In this day and age, being a single parent is the new “normal.” Marriage has been a declining institution among all Americans and this decline is even more evident within the Black community. In 2014, only 29% of African Americans were married compared to 48% of all Americans. Half or 50% of African Americans have never been married compared to 33% of all Americans (Blackdemographics.com). We live in a society that casts out single parents as if they are invisible and unwanted. Statistics from 2015 show that 84% of the women in America are single mothers and 16% of the men in America are single fathers. According to U.S. Census Bureau,3 out of about 12 million single parent families in 2015, more than 80% were headed by single mothers. Today 1 in 4 children under the age of 18 — a total of about 17.4 million — are being raised without a father4 and nearly half (45%) live below the poverty line (Singlemothersguide.com). Why is being a single mother stigmatized? Before technology and media, women were taking care of children alone while men would go hunting for food, clothing, and to trade goods with other countries or communities. Women would be left for extensive periods of time to raise their families alone.
So why does society feel that it’s ok to oppress a single parent? I am going to offer my blunt but honest opinion and it may seem offensive, but facts are facts. Firstly, the African Americas household is no longer a strong front. It is broken, tattered, and in need of some major fixing. I grew up with a father who worked to make sure that we had food on the table and clothes on our backs. My mother had nothing more to do but to make sure that we were all taken care of and that our home was always taken care of. My father would say to me “a man is supposed to work to provide for his family and the woman is supposed to take care of the household.” Now in 2017, the regular man doesn’t want a woman to take care of home, they want everything to be 50% or more. Women and men are not seeing the reasons for relationships and marriage; some of them come into relationships just strictly looking for security. This is where love is missed and the problems began.
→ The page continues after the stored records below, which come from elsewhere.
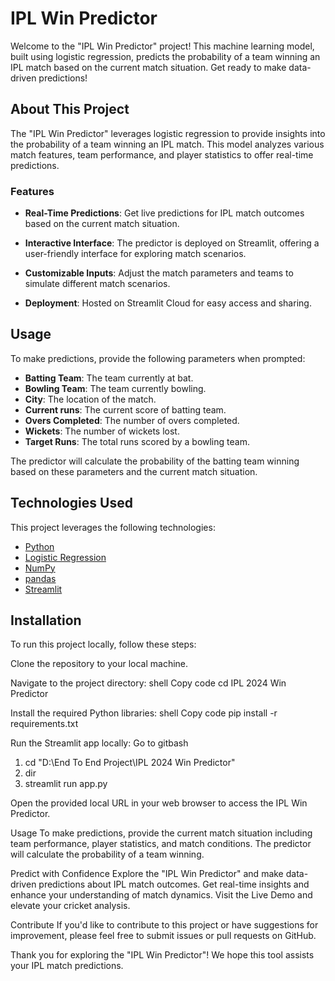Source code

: # IPL Win Predictor

Welcome to the "IPL Win Predictor" project! This machine learning model, built using logistic regression, predicts the probability of a team winning an IPL match based on the current match situation. Get ready to make data-driven predictions!

## About This Project

The "IPL Win Predictor" leverages logistic regression to provide insights into the probability of a team winning an IPL match. This model analyzes various match features, team performance, and player statistics to offer real-time predictions.

### Features

- **Real-Time Predictions**: Get live predictions for IPL match outcomes based on the current match situation.

- **Interactive Interface**: The predictor is deployed on Streamlit, offering a user-friendly interface for exploring match scenarios.

- **Customizable Inputs**: Adjust the match parameters and teams to simulate different match scenarios.

- **Deployment**: Hosted on Streamlit Cloud for easy access and sharing.

## Usage

To make predictions, provide the following parameters when prompted:

- **Batting Team**: The team currently at bat.
- **Bowling Team**: The team currently bowling.
- **City**: The location of the match.
- **Current runs**: The current score of batting team.
- **Overs Completed**: The number of overs completed.
- **Wickets**: The number of wickets lost.
- **Target Runs**: The total runs scored by a bowling team.

The predictor will calculate the probability of the batting team winning based on these parameters and the current match situation.

## Technologies Used

This project leverages the following technologies:

- [Python](https://www.python.org/)
- [Logistic Regression](https://scikit-learn.org/stable/modules/generated/sklearn.linear_model.LogisticRegression.html)
- [NumPy](https://numpy.org/)
- [pandas](https://pandas.pydata.org/)
- [Streamlit](https://www.streamlit.io/)

## Installation

To run this project locally, follow these steps:

Clone the repository to your local machine.

Navigate to the project directory:
shell
Copy code
cd IPL 2024 Win Predictor

Install the required Python libraries:
shell
Copy code
pip install -r requirements.txt

Run the Streamlit app locally:
Go to gitbash
1. cd "D:\End To End Project\IPL 2024 Win Predictor"
2. dir
3. streamlit run app.py

Open the provided local URL in your web browser to access the IPL Win Predictor.

Usage
To make predictions, provide the current match situation including team performance, player statistics, and match conditions. The predictor will calculate the probability of a team winning.

Predict with Confidence
Explore the "IPL Win Predictor" and make data-driven predictions about IPL match outcomes. Get real-time insights and enhance your understanding of match dynamics. Visit the Live Demo and elevate your cricket analysis.

Contribute
If you'd like to contribute to this project or have suggestions for improvement, please feel free to submit issues or pull requests on GitHub.

Thank you for exploring the "IPL Win Predictor"! We hope this tool assists your IPL match predictions.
If you live in a household where nothing but bills and money is discussed, then when do you have time for pure love? This generation does not have the mentality to make a house a home, they settle because society says that’s what you’re supposed to do. Find the first person who is interested in you and settle without courting and falling in love! We don’t date anymore; we text and communicate through social media. Most me have it embedded in their heads that they don’t have to take care of their responsibilities. If a woman decides to keep a child then it all falls in her hands and the man can just go about his life. What happened to the days where, if a woman becomes pregnant then the man steps up to the plate and does what he must for his family? It’s so normal now in the black household for a woman to bear all responsibility for the family because this new generation of men is too infatuated with themselves that they can’t see the bigger picture.
No, I’m not just going to sit and bash the black man. There are a lot of women who only mess with a man so that they can get pregnant and reap the benefits. Some women gain a lot of financial security by having babies. They have child support, food stamps, medical assistance, TANF etc. Some women just don’t want to do anything but collect a check from the state and sit back while the child suffers because the father is not in their lives. Another problem is that it’s so much easier to walk away than to fight for something. We would rather get on social media and bash each other when things go bad, then to be face to face and trying to work out the issues. Communication in the black home is nonexistent. It has become ok to break up with someone or to argue about your issues through text messages. There is no more compromise. Let’s be honest, how many relationships have you been in where you broke up through text without attempting to compromise or find the underlying issue?
So how do we expect to raise a family if we can’t even communicate? From the jump, the black family was picked apart.Of course, our ancestors tried to instill in us the strength of a family. As the world evolves, the demise of love continues. Television and media show our kids that it’s okay to be the second woman, it’s ok to be promiscuous, and it’s ok to lower your standards. Radio is teaching our sons that it’s ok to disrespect women, it’s ok to womanize, and its ok to not take responsibility. Put that together and you have babies with no family values, no structure, and no love. My advice for this generation of men and women is to take a good look at yourself and ask “Do I want my children to be like me or do I want them to be better than me?” If you know better then you will do better.